Mises Wire

Fannie Mae and Freddie Mac CEOs Get Huge Pay Raises

Mises Wire Ryan McMaken

Back when I was an economist for the State of Colorado, I sat on a panel/task force in 2006 in which some of the left-ish members suggested a new tax on Fannie and Freddie to pay for subsidized housing. 

The Fannie and Freddie reps were indignant. "Why, we're a private company," they protested. "It's just plain wrong to tax a private company." 

Even then, back before the 2009 bailouts, of course, Fannie and Freddie were not "private" in any meaningful sense of the word. Yes, they had shareholders, but they were government creations, and the companies derived a sizable amount of their value form the fact that everyone knew that the government would bail them out if they ever got into trouble. They were too big to fail from day one. The Fannie protests in favor of private property rights earned snickers from several members of the panel — for the right reasons.  

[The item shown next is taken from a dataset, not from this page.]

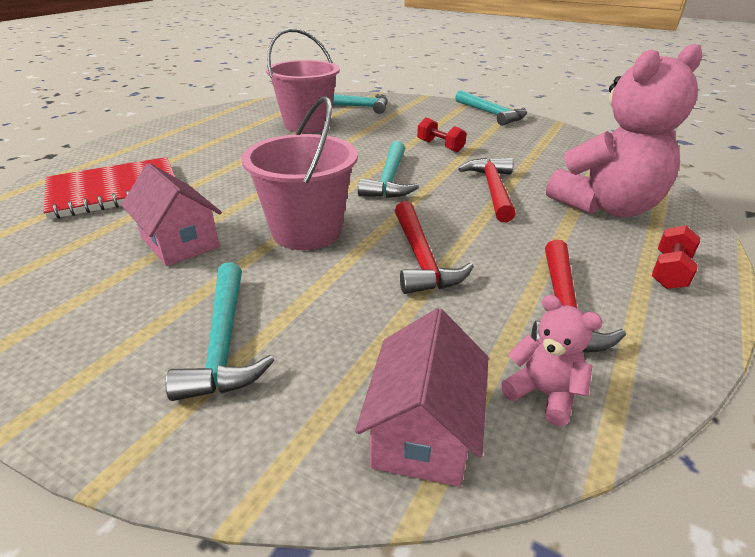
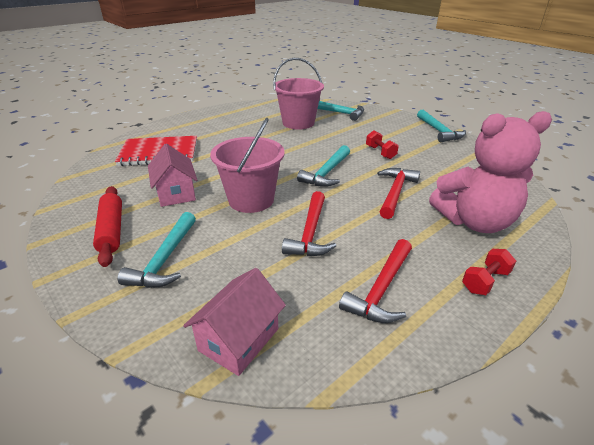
camera: 20 degrees right, 0 degrees up
pink teddy bear [501,295,603,426] -> none
none -> red rolling pin [93,186,122,267]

Then, to no one's surprise, after the financial crisis of 2008, they were bailed out as promised. However, Fannie and Freddie had become so dysfunctional, so unaccountable, and so broke, that they ended up becoming essentially government agencies; they entered a state of conservatorship under the Federal Housing and Finance Agency. 

Nowadays, FHFA is run by Mel Watt, one of the most vehement opponents of Ron Paul when Watt was in Congress. Watt was also a great defender of the Federal Reserve. According to the Wall Street Journal, Watt has now signed off on a multimillion dollar deal for the CEOs of Fannie and Freddie:

In separate Securities and Exchange Commission filings, Fannie Mae and Freddie Mac disclosed that their respective CEOs, Timothy J. Mayopoulos and Donald Layton, would have a total annual target compensation of $4 million each, effective Wednesday. The salaries of Messrs. Mayopoulos and Layton had been capped at $600,000.

In a statement, Mr. Watt said the new pay packages are “consistent with FHFA’s statutory responsibilities to ensure safety and soundness and a liquid national housing finance market.” He added that the structure of the identical pay packages, which include deferred salary of $3.25 million, would “promote CEO retention, allow reliable succession planning and ensure the continuity, efficiency and stability of Enterprise operations.”

Many in the private sector are also happy to perpetuate the fiction that Fannie and Freddie are "private" organization:

“I think you should pay people who are managing the largest private players in the mortgage market salaries that are competitive,” said Joshua Rosner, managing director of Graham Fisher & Co., a financial-services research firm.

Yes, those Fannie and Freddie executives work very hard running those bailed-out, taxpayer-guaranteed operations whose favored positions allow them to dominate the secondary mortgage market. How they must sit up nights worrying about making next month's payroll. 

Now to be sure, these $4 million salaries are quite small compared to the salaries of old. Franklin Raines was paid $90 million to oversee unrestrained corruption at Fannie Mae, and to eventually run it into the ground.